**What you are asked to do:** Your answer should be an exact copy of the data.

Records from a data collection:
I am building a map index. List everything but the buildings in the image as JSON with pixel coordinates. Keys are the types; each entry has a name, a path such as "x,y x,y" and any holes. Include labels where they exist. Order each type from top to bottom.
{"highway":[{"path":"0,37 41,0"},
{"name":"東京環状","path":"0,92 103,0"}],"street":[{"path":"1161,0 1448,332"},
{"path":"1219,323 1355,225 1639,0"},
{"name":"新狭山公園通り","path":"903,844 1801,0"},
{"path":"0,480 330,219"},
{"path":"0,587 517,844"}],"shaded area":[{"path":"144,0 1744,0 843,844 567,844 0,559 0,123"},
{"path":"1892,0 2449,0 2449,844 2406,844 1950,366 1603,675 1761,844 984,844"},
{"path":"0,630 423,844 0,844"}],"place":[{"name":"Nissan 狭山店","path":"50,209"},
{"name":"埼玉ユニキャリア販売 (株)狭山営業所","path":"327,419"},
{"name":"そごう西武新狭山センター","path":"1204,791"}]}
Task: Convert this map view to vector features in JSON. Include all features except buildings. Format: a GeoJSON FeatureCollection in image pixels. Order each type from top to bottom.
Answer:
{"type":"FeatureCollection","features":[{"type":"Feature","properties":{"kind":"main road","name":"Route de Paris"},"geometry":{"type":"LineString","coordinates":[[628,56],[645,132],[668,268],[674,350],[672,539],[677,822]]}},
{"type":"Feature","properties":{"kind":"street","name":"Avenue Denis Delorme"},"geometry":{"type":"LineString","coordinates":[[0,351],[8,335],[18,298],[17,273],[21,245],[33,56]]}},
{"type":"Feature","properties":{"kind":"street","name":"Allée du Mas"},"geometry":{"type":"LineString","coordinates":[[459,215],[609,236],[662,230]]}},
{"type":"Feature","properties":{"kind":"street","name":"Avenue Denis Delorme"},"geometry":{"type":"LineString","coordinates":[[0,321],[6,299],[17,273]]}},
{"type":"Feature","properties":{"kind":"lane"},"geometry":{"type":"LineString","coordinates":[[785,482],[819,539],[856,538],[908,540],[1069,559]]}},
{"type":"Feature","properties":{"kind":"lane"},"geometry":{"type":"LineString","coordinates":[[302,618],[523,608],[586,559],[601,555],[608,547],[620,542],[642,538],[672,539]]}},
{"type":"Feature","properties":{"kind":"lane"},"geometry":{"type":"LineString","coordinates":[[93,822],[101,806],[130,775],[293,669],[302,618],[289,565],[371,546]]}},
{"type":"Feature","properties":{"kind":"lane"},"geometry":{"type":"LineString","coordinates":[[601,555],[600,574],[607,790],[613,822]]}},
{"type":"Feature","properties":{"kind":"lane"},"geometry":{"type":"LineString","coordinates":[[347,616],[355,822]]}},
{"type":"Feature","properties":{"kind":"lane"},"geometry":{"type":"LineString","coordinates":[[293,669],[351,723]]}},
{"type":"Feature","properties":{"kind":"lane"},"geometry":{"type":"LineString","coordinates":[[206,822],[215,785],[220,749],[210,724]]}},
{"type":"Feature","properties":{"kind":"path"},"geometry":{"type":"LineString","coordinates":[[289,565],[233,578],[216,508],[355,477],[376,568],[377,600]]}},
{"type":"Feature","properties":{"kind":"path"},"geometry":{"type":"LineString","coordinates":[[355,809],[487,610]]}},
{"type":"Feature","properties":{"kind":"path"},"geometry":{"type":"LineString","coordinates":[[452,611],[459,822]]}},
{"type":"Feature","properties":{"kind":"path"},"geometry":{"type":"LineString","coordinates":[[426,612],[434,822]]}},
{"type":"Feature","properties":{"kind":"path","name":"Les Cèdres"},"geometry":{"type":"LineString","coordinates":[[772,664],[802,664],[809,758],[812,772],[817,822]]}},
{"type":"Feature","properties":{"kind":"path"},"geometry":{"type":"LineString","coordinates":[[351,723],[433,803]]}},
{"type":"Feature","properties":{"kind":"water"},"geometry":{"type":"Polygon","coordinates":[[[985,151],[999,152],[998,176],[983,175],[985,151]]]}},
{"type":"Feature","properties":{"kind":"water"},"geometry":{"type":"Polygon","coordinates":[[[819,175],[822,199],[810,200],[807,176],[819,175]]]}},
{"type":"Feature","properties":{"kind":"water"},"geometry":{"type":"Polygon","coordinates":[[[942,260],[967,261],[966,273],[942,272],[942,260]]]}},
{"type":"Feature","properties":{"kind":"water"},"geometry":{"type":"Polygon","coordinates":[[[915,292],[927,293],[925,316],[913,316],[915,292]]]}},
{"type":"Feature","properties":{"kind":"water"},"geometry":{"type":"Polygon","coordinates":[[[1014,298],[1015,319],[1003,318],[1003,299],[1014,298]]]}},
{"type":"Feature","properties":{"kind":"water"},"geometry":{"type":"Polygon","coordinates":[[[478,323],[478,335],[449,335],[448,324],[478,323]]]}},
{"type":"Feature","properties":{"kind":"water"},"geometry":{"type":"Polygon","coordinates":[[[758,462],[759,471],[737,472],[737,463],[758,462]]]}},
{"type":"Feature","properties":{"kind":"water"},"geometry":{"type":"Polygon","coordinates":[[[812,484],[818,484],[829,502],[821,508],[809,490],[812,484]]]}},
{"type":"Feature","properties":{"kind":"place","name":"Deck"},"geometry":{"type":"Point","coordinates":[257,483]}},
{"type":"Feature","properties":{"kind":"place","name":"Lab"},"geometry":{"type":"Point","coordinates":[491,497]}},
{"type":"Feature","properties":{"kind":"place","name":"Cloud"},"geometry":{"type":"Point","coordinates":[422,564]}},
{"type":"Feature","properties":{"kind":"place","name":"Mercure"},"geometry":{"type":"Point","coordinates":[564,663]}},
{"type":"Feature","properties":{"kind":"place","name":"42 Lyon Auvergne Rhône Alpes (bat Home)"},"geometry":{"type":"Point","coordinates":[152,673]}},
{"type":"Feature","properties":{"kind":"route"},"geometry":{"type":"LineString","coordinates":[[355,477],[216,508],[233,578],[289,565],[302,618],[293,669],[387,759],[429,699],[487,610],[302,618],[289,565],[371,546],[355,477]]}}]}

**Solution to this problem:**
I am building a map index. List everything but the buildings in the image as JSON with pixel coordinates. Keys are the types; each entry has a name, a path such as "x,y x,y" and any holes. Include labels where they exist. Order each type from top to bottom.
{"highway":[{"path":"0,37 41,0"},
{"name":"東京環状","path":"0,92 103,0"}],"street":[{"path":"1161,0 1448,332"},
{"path":"1219,323 1355,225 1639,0"},
{"name":"新狭山公園通り","path":"903,844 1801,0"},
{"path":"0,480 330,219"},
{"path":"0,587 517,844"}],"shaded area":[{"path":"144,0 1744,0 843,844 567,844 0,559 0,123"},
{"path":"1892,0 2449,0 2449,844 2406,844 1950,366 1603,675 1761,844 984,844"},
{"path":"0,630 423,844 0,844"}],"place":[{"name":"Nissan 狭山店","path":"50,209"},
{"name":"埼玉ユニキャリア販売 (株)狭山営業所","path":"327,419"},
{"name":"そごう西武新狭山センター","path":"1204,791"}]}
Task: Convert this map view to vector features in JSON. Include all features except buildings. Format: a GeoJSON FeatureCollection in image pixels. Order each type from top to bottom.
Answer:
{"type":"FeatureCollection","features":[{"type":"Feature","properties":{"kind":"main road","name":"Route de Paris"},"geometry":{"type":"LineString","coordinates":[[628,56],[645,132],[668,268],[674,350],[672,539],[677,822]]}},
{"type":"Feature","properties":{"kind":"street","name":"Avenue Denis Delorme"},"geometry":{"type":"LineString","coordinates":[[0,351],[8,335],[18,298],[17,273],[21,245],[33,56]]}},
{"type":"Feature","properties":{"kind":"street","name":"Allée du Mas"},"geometry":{"type":"LineString","coordinates":[[459,215],[609,236],[662,230]]}},
{"type":"Feature","properties":{"kind":"street","name":"Avenue Denis Delorme"},"geometry":{"type":"LineString","coordinates":[[0,321],[6,299],[17,273]]}},
{"type":"Feature","properties":{"kind":"lane"},"geometry":{"type":"LineString","coordinates":[[785,482],[819,539],[856,538],[908,540],[1069,559]]}},
{"type":"Feature","properties":{"kind":"lane"},"geometry":{"type":"LineString","coordinates":[[302,618],[523,608],[586,559],[601,555],[608,547],[620,542],[642,538],[672,539]]}},
{"type":"Feature","properties":{"kind":"lane"},"geometry":{"type":"LineString","coordinates":[[93,822],[101,806],[130,775],[293,669],[302,618],[289,565],[371,546]]}},
{"type":"Feature","properties":{"kind":"lane"},"geometry":{"type":"LineString","coordinates":[[601,555],[600,574],[607,790],[613,822]]}},
{"type":"Feature","properties":{"kind":"lane"},"geometry":{"type":"LineString","coordinates":[[347,616],[355,822]]}},
{"type":"Feature","properties":{"kind":"lane"},"geometry":{"type":"LineString","coordinates":[[293,669],[351,723]]}},
{"type":"Feature","properties":{"kind":"lane"},"geometry":{"type":"LineString","coordinates":[[206,822],[215,785],[220,749],[210,724]]}},
{"type":"Feature","properties":{"kind":"path"},"geometry":{"type":"LineString","coordinates":[[289,565],[233,578],[216,508],[355,477],[376,568],[377,600]]}},
{"type":"Feature","properties":{"kind":"path"},"geometry":{"type":"LineString","coordinates":[[355,809],[487,610]]}},
{"type":"Feature","properties":{"kind":"path"},"geometry":{"type":"LineString","coordinates":[[452,611],[459,822]]}},
{"type":"Feature","properties":{"kind":"path"},"geometry":{"type":"LineString","coordinates":[[426,612],[434,822]]}},
{"type":"Feature","properties":{"kind":"path","name":"Les Cèdres"},"geometry":{"type":"LineString","coordinates":[[772,664],[802,664],[809,758],[812,772],[817,822]]}},
{"type":"Feature","properties":{"kind":"path"},"geometry":{"type":"LineString","coordinates":[[351,723],[433,803]]}},
{"type":"Feature","properties":{"kind":"water"},"geometry":{"type":"Polygon","coordinates":[[[985,151],[999,152],[998,176],[983,175],[985,151]]]}},
{"type":"Feature","properties":{"kind":"water"},"geometry":{"type":"Polygon","coordinates":[[[819,175],[822,199],[810,200],[807,176],[819,175]]]}},
{"type":"Feature","properties":{"kind":"water"},"geometry":{"type":"Polygon","coordinates":[[[942,260],[967,261],[966,273],[942,272],[942,260]]]}},
{"type":"Feature","properties":{"kind":"water"},"geometry":{"type":"Polygon","coordinates":[[[915,292],[927,293],[925,316],[913,316],[915,292]]]}},
{"type":"Feature","properties":{"kind":"water"},"geometry":{"type":"Polygon","coordinates":[[[1014,298],[1015,319],[1003,318],[1003,299],[1014,298]]]}},
{"type":"Feature","properties":{"kind":"water"},"geometry":{"type":"Polygon","coordinates":[[[478,323],[478,335],[449,335],[448,324],[478,323]]]}},
{"type":"Feature","properties":{"kind":"water"},"geometry":{"type":"Polygon","coordinates":[[[758,462],[759,471],[737,472],[737,463],[758,462]]]}},
{"type":"Feature","properties":{"kind":"water"},"geometry":{"type":"Polygon","coordinates":[[[812,484],[818,484],[829,502],[821,508],[809,490],[812,484]]]}},
{"type":"Feature","properties":{"kind":"place","name":"Deck"},"geometry":{"type":"Point","coordinates":[257,483]}},
{"type":"Feature","properties":{"kind":"place","name":"Lab"},"geometry":{"type":"Point","coordinates":[491,497]}},
{"type":"Feature","properties":{"kind":"place","name":"Cloud"},"geometry":{"type":"Point","coordinates":[422,564]}},
{"type":"Feature","properties":{"kind":"place","name":"Mercure"},"geometry":{"type":"Point","coordinates":[564,663]}},
{"type":"Feature","properties":{"kind":"place","name":"42 Lyon Auvergne Rhône Alpes (bat Home)"},"geometry":{"type":"Point","coordinates":[152,673]}},
{"type":"Feature","properties":{"kind":"route"},"geometry":{"type":"LineString","coordinates":[[355,477],[216,508],[233,578],[289,565],[302,618],[293,669],[387,759],[429,699],[487,610],[302,618],[289,565],[371,546],[355,477]]}}]}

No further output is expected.